I didn't care much for DSpace during the first week, but by the second week I had warmed up to it. EPrints is running a similar deficit right off the bat, and I'm not sure it'll catch up. The installation itself went fairly smoothly - I rarely have installation problems. But the customization appears to require quite a bit of command line tinkering which isn't my preference. For instance, the subjects2.txt file appears to be the only way to change subject headings from LOC, whereas I much prefer editing them in a GUI like in Drupal. Additionally, customization of the home page comment line was accomplished only through the command line, which isn't necessarily a problem (I got it to work), but isn't my first choice. This is probably just an issue of confidence and practice, which could be overcome with time and EPrints experience. Nonetheless, it looks like EPrints offers less robust customization when compared against the range of options provided by Drupal.

This week I "branded" the home page by editing the command line to include a short sentence describing my collection. I'm still working to edit the subject headings. My collection is entirely images, which doesn't seem to be the primary format used by most EPrints repositories. From what I've seen, EPrints caters more toward the theses/papers/text crowd. In fact, the primary audience seems to be institutions seeking a CMS for digital preservation of research papers. At this point, I think Drupal or DSpace would be better choices for housing my collection than EPrints.

Monday, October 4, 2010

Rethinking DSpace and a couple (rhetorical) questions...

Last week I was down on DSpace. Today I logged back into it for the first time in a few days, and now I can't remember what all the fuss was about. I entered the rest of my collection - no problems. Got the workflows going - no issues. Everything seems fine. I still prefer Drupal (I like setting my own taxonomy and prefer the appearance), but I'm warming up to DSpace. A couple things do strike me as odd, however. For instance, when submitting a new item it gives three choices (more than one title, previously published, etc.), but why not a simple default with just one title? At first glance, it didn't appear that any of the choices applied to my simple collection of images. Also, must one click the license approval after each item is entered? There must be a work-around for this, because granting the license for each entry would be incredibly tedious for large collections.

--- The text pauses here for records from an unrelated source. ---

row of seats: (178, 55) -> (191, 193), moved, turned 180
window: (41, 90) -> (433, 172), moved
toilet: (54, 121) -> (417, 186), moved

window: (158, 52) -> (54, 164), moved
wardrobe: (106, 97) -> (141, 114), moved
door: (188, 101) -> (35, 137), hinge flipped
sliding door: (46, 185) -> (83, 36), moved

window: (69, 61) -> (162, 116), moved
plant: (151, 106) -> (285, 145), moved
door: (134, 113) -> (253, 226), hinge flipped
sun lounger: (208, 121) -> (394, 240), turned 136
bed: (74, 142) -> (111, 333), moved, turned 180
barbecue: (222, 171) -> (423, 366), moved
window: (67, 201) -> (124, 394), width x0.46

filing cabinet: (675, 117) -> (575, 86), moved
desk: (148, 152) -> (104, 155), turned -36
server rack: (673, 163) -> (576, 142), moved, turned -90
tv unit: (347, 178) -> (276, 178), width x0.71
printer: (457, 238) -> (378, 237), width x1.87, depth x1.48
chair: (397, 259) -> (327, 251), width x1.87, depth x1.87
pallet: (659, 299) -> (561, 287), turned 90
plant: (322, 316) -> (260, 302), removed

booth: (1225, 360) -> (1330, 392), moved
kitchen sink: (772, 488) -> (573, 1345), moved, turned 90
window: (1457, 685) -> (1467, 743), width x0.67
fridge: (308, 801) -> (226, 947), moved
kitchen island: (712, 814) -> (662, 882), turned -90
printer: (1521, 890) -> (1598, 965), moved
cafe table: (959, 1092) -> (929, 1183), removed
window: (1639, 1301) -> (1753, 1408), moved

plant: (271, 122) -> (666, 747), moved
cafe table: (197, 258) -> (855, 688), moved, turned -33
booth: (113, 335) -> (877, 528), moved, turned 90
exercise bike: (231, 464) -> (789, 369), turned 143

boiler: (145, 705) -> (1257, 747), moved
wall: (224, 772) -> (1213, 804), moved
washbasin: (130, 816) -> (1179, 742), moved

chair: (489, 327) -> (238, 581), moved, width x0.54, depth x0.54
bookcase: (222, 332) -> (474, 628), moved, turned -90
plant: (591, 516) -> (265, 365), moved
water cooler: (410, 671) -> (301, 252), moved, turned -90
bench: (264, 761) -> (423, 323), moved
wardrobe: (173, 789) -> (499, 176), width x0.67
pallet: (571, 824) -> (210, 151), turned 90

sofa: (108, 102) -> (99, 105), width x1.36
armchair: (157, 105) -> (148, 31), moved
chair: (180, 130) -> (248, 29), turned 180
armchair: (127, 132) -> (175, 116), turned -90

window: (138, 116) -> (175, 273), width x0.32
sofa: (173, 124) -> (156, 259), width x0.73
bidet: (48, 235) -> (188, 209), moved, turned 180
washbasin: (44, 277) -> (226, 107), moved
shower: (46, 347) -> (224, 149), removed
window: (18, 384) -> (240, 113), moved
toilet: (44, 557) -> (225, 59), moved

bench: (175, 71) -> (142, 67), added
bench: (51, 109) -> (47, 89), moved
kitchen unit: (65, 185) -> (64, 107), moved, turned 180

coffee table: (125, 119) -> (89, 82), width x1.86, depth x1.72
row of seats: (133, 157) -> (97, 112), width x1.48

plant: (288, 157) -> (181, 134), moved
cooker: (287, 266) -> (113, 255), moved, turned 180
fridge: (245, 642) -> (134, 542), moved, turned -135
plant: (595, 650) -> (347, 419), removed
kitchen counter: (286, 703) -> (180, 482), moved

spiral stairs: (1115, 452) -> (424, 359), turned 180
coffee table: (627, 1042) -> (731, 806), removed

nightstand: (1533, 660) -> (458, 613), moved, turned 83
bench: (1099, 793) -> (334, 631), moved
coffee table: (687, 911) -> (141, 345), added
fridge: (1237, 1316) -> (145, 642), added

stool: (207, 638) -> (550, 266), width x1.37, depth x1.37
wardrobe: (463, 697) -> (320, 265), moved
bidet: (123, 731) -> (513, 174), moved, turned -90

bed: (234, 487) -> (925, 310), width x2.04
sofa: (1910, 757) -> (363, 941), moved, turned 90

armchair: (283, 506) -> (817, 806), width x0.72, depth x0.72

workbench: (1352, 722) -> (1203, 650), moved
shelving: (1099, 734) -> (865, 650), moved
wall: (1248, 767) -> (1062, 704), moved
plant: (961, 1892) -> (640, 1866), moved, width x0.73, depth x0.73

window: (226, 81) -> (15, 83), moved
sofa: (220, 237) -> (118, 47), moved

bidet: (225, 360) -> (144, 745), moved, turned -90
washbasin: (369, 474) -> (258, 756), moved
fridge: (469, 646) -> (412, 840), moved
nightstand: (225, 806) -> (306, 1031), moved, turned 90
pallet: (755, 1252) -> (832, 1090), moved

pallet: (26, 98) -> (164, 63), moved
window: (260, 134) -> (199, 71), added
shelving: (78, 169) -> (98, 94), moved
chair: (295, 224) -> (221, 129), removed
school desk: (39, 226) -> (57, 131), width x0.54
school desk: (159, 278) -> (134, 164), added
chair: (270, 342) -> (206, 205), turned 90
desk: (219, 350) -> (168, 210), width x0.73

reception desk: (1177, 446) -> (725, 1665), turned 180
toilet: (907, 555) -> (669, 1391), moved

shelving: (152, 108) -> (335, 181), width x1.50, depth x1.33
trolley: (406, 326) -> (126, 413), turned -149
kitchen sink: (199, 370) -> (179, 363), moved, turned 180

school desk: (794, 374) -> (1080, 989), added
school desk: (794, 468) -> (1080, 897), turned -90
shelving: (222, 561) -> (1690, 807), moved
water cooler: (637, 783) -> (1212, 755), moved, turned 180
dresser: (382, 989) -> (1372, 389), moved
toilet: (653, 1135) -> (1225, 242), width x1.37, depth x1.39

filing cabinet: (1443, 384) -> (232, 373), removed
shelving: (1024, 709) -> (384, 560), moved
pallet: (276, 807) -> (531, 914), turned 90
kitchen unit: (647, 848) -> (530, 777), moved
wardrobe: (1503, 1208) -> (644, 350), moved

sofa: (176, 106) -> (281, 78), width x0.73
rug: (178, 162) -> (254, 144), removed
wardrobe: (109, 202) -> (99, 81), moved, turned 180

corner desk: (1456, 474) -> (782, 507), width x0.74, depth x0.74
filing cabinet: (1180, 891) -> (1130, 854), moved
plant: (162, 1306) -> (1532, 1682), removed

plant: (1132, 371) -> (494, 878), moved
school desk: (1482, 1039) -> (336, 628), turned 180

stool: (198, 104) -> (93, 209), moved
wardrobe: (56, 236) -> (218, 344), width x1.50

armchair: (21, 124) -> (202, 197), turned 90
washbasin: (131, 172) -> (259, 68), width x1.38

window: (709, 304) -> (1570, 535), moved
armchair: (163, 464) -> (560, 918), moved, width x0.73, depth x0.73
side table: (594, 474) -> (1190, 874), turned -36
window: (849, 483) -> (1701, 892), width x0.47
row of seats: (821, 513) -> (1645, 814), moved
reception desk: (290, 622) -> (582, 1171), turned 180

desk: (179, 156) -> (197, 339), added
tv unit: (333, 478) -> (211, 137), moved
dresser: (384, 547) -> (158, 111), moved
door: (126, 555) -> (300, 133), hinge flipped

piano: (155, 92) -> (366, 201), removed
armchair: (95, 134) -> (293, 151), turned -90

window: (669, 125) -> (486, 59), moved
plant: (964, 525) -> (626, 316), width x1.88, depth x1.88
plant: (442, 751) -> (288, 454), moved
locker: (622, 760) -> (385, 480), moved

Now my questions, which shall go unanswered for the time being. I am enjoying the practice with digital collections, and now think I may pursue a career as a digital archivist post-graduation. What is not clear to me is exactly what degree of expertise is required to compete for these positions. I feel like DigIn is providing a good foundation, but I seriously doubt I'll exit the program ready to install/create/manage production digital collections. Is that the goal of the program? What prospects exist for those of us interested in moving toward a position where we can contribute to a project like digitalMETRO? One of the authors of that initiative graduated from DigIn - an encouraging sign. However, his job title and expertise (as evidenced by digitalMETRO) lead me to believe he has additional computer experience. If so, what did he know, and when did he know it? Because, right now, I fear that my interest and basic understanding will be established, but I'll still lack the skill set to compete for digital archivist positions.

This line of questioning probably sounds naive - "Of course, you'll need more experience before you can be a full-blown digital archivist. Take a job with a digital component, learn that, and move up!" Is that how it's done? Maybe some of this insecurity will begin to vanish when I start looking in earnest for jobs next spring. But for the time being, I'm a little worried that my experience/skills will forever be lacking when compared to people with long-standing computer experience.